There are challenges. The airport is wanting for direct flights to key destinations, native capital is in short supply, and the city’s smokestack reputation can be a burden.
“People still have the image of the steel mills and the smoke-filled air,” says Mark Anthony Thomas, president of the Pittsburgh Regional Alliance, a non-profit economic development group. “Manufacturing is still very important, and crucial to our economy, but when you visit it’s a beautiful, green, charming place. When people see that they’re immediately transformed.”
Thomas points to activity in robotics, AI, advanced manufacturing and climate technology, noting that the city is home to both overseas engineering giants — such as Germany’s Bosch, which has a research centre there — and successful homegrown start-ups, such as space robotics company Astrobotic and language app specialist Duolingo, Pittsburgh’s first “unicorn”, as billion-dollar start-ups are known.
Other companies are being drawn in. Tata Consultancy Services, the Indian multinational, opened a research centre in April that will focus on AI and the internet of things. CMU now has a TCS Hall, following a $35mn gift from the consultancy.
“Our company has always been focused on hiring people from universities and they tend to grow with the company,” says Suresh Muthuswami, TCS’s North American chair. “So wherever we look to invest, we look for a strong university presence.”
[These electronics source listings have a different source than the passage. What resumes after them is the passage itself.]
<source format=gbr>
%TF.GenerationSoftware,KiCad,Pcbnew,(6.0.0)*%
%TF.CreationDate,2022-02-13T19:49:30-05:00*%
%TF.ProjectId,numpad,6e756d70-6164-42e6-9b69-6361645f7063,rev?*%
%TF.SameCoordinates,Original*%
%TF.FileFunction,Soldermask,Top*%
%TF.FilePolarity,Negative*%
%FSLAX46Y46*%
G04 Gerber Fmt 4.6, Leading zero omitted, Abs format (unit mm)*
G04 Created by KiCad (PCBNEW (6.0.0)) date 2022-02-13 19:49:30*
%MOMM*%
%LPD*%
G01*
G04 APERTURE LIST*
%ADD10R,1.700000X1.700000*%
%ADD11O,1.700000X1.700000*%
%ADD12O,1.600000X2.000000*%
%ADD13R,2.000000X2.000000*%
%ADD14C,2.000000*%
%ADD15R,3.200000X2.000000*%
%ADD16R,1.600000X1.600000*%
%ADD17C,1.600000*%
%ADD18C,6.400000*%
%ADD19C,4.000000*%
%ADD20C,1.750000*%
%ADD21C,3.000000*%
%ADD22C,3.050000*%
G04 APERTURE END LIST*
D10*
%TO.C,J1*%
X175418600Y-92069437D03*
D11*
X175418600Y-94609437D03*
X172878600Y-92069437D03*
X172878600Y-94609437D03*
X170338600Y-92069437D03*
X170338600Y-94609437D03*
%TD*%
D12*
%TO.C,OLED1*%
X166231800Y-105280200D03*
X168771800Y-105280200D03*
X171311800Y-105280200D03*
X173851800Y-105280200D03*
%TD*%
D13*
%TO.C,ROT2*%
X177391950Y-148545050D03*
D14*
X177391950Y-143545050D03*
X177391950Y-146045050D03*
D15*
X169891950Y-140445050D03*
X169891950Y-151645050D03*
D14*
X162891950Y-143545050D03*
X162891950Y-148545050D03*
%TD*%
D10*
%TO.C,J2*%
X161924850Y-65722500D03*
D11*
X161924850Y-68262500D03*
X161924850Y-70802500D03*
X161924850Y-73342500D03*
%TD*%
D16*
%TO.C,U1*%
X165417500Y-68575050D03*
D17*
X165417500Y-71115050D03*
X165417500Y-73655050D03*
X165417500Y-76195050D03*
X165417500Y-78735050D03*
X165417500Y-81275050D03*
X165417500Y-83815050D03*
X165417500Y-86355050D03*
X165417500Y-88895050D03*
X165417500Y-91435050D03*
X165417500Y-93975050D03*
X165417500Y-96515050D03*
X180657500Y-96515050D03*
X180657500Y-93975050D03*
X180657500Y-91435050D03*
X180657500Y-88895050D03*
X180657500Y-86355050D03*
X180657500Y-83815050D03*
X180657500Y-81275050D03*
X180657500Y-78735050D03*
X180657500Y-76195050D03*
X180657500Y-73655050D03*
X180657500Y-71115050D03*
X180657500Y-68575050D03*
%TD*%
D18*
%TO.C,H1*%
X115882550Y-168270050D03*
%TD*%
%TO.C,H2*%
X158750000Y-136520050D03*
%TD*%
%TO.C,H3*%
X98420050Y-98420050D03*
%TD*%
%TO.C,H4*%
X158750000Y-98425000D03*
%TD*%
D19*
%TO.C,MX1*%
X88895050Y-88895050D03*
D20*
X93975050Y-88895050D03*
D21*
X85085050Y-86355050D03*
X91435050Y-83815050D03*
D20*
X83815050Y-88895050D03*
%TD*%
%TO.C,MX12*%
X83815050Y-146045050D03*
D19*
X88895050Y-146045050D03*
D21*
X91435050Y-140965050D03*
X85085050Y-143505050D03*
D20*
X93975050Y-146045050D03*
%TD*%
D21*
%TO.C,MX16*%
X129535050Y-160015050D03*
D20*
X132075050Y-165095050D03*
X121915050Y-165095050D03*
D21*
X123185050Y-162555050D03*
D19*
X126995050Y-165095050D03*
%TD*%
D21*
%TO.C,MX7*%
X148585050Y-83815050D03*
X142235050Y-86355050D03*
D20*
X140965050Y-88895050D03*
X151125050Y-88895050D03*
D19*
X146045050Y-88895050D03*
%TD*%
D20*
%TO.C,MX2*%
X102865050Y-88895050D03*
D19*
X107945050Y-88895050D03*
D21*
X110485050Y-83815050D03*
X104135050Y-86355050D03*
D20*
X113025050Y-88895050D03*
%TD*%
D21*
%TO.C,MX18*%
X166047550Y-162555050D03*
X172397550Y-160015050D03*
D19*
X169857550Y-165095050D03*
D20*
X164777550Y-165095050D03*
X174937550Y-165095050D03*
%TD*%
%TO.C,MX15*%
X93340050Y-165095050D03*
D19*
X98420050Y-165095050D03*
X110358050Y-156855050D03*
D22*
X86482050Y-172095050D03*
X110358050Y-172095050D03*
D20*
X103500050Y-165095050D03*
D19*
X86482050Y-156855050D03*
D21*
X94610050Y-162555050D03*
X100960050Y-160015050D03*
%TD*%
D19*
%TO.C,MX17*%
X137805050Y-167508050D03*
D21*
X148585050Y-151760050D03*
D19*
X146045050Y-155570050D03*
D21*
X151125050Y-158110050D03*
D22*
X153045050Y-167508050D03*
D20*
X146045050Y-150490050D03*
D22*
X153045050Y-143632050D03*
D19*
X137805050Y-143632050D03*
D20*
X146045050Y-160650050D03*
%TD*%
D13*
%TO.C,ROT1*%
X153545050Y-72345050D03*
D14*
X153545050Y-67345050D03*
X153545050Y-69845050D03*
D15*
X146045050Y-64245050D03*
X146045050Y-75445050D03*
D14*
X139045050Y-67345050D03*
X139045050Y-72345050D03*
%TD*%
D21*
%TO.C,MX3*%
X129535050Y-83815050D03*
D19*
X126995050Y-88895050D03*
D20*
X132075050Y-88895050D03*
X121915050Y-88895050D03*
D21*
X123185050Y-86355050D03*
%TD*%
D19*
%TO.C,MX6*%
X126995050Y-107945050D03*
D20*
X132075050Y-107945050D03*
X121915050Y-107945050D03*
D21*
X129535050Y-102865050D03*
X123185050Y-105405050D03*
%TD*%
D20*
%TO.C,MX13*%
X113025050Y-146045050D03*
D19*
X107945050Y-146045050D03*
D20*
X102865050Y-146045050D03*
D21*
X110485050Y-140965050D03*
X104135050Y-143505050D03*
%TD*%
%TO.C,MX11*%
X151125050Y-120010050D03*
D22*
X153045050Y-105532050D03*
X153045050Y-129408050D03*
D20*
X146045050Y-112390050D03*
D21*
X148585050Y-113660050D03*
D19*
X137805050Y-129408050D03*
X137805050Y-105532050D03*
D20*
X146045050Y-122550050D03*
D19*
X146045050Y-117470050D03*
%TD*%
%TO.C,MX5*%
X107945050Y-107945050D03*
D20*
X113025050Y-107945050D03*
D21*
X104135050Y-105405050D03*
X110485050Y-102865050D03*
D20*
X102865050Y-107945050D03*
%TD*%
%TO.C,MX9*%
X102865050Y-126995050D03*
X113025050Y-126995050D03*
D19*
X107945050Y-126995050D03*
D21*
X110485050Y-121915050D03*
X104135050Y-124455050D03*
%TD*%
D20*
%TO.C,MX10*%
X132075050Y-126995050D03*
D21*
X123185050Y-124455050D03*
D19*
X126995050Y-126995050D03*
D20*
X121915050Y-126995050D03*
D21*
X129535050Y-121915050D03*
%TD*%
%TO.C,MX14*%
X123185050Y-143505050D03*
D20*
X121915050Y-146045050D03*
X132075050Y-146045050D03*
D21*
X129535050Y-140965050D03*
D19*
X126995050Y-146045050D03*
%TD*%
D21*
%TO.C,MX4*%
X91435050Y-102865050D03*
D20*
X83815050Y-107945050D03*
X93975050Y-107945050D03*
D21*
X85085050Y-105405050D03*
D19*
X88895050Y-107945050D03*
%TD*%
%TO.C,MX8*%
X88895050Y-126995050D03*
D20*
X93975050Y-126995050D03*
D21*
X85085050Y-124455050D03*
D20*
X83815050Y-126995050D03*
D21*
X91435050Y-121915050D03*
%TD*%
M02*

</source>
Also catalysing the city’s tech sector are groups such as the Pittsburgh Robotics Network, whose executive director, Joel Reed, argues that the city benefits from an ingrained civic culture of engineering. “If you’re in robotics, you need to come to Pittsburgh,” he says.
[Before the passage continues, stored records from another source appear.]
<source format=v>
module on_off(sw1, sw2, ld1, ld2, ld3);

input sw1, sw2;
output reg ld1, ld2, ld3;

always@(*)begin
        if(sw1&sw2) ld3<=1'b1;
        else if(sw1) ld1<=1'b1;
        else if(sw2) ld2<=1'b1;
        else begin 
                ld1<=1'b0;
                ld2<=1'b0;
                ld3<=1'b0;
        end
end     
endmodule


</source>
A pivotal moment, he adds, was the arrival in 2015 of Uber’s Advanced Technologies Group, which specialises in autonomous vehicles and contributed significantly to the city’s tech ecosystem. Reed’s network estimates that Pittsburgh is home to 105 robotics companies.
The communications sector has benefited from heavy investment too, notably from video conferencing company Zoom, which opened research centres in Pittsburgh and Phoenix, Arizona, in May 2020.
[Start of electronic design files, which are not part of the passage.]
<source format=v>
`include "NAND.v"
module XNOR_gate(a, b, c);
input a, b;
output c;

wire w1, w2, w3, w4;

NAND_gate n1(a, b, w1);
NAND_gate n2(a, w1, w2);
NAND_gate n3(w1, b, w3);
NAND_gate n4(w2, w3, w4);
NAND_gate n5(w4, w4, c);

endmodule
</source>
In announcing the move, chief executive Eric Yuan referred to the cities’ “incredibly well-educated, skilled and diverse talent pools” and said Zoom was planning to hire 500 software engineers “drawing largely on recent graduates of the many local universities”.
In the past, many of those graduates would not have hung around long enough to be hired: brain drain was a persistent problem. “Every year, 3,000 of the smartest people in the world come to Pittsburgh,” Mawhinney says. “Before 2006, we exported them all to the Bay Area, or to New York City, or where they came from, like India or China. But when AI and robotics started to come of age 15 years ago, we started to retain a lot of that talent.”
Thomas, who moved to Pittsburgh from New York, thinks that companies may likewise see advantages in smaller cities as they respond to increasing costs and the prevalence of flexible work as result of the pandemic.
“In a post-Covid world the smaller markets have a greater opportunity now to really position themselves for FDI,” he says. “We want to make sure that we’re teed up to take advantage of that.”